Prof Ivan Perry of UCC warned that obesity presents societal challenges akin to global warming and said it would be naive to assume that the issue could be resolved through tackling individual behaviour alone.
In a lecture “Obesity: A Modern Plague” at Sligo General Hospital’s 10th annual research conference, Prof Perry said obesity was an epidemic in the literal sense and demanded a response from all sections of society in the same way as climate change does.
Earlier this year, Prof Perry and his colleagues at the Department of Epidemiology Public Health at UCC published research which underlined the catastrophic scale of obesity among Irish children.
They reported that while Irish children were now taller than they were in 1948, their weight had soared in the same period, with the most dramatic increases seen in 14-year-old boys – up from 37kg (five-and-a-half stone) in 1948 to 60.9kg (nine-and-a-half stone) in 2002.
Stressing that it would take a major public policy goal to tackle obesity, Prof Perry told the weekend conference that the food sector was a very powerful lobby “not far off the tobacco sector”.
He said a huge proportion of foodstuffs on the supermarket shelves were high in fat, sugar and salt and “not meeting any need in terms of nutrition”. Foods specifically targeted at children were so lacking in nutritional value that we would not feed them to animals, he added.
Prof Perry identified soft drinks as a particular problem, saying they had replaced water in the American diet, but that a tax on soft drinks was now being mooted there.

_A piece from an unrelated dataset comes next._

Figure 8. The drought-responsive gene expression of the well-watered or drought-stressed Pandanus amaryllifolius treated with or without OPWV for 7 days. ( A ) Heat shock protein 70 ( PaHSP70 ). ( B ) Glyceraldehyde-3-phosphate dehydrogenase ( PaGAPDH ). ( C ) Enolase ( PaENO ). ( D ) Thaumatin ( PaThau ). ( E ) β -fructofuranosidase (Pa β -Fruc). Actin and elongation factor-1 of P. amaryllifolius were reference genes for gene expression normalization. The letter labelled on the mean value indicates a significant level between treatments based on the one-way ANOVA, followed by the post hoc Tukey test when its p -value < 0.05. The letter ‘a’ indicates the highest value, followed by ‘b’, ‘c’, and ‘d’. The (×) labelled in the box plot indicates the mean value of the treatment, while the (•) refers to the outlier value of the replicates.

The obesity rate among adults in six US states is now estimated at more than 30 per cent, while in only one state, Colorado, it is less than 20 per cent. In Ireland, it is now estimated that 25 per cent of the adult population is obese.
Prof Perry said there was a parallel epidemic of obesity among children and he stressed that there were huge implications, given that the obesity is associated with premature death as well as conditions such as type 2 diabetes.

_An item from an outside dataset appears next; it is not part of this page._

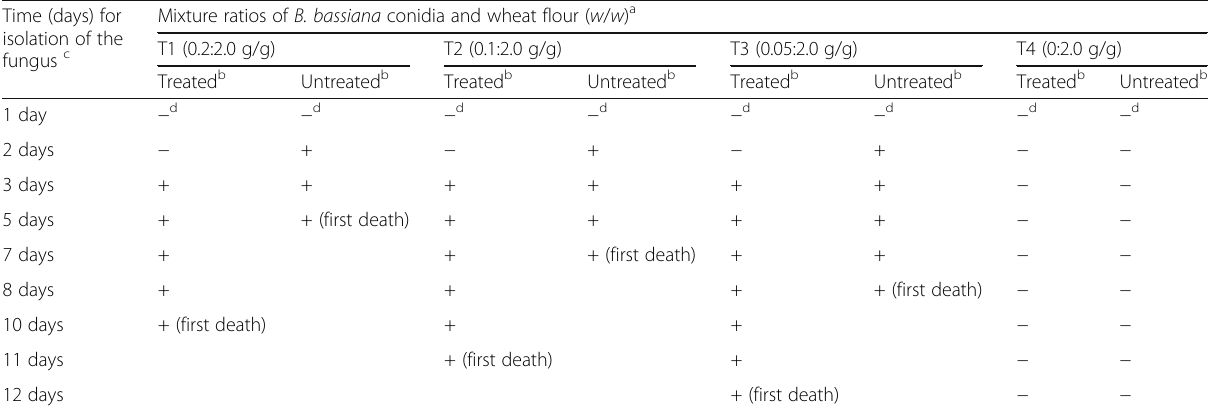
Table 2 Isolation of ingested fungus conidia (or mycelium developing from them) of Beauveria bassiana from infected adults of granary weevil, Sitophilus granarius , after feeding them on mixtures of B. bassiana conidia + wheat flour for 24 h then incubated after surface treatment with Merpan ® on healthy rice grains at 20 °C Time (days) for Mixture ratios of B. bassiana conidia and wheat flour ( w / w ) a isolation of the fungus c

While obesity or “corpulence” had been identified as a health issue more than 200 years ago, it had come to be regarded as a public health issue only 15 or 20 years ago.
While some determinants such as individual behaviour had been overemphasised, it was just as important to think about agriculture and food production, he said.
“Food production is very important. Those of us who drink skimmed milk forget that the skim has been taken off and will get to us at some stage, in our soup or our muffins or God knows where,” he said.
Prof Perry said it was significant that the cost of fruit and vegetables was rising just as junk food was coming down and was often the most affordable option for consumers.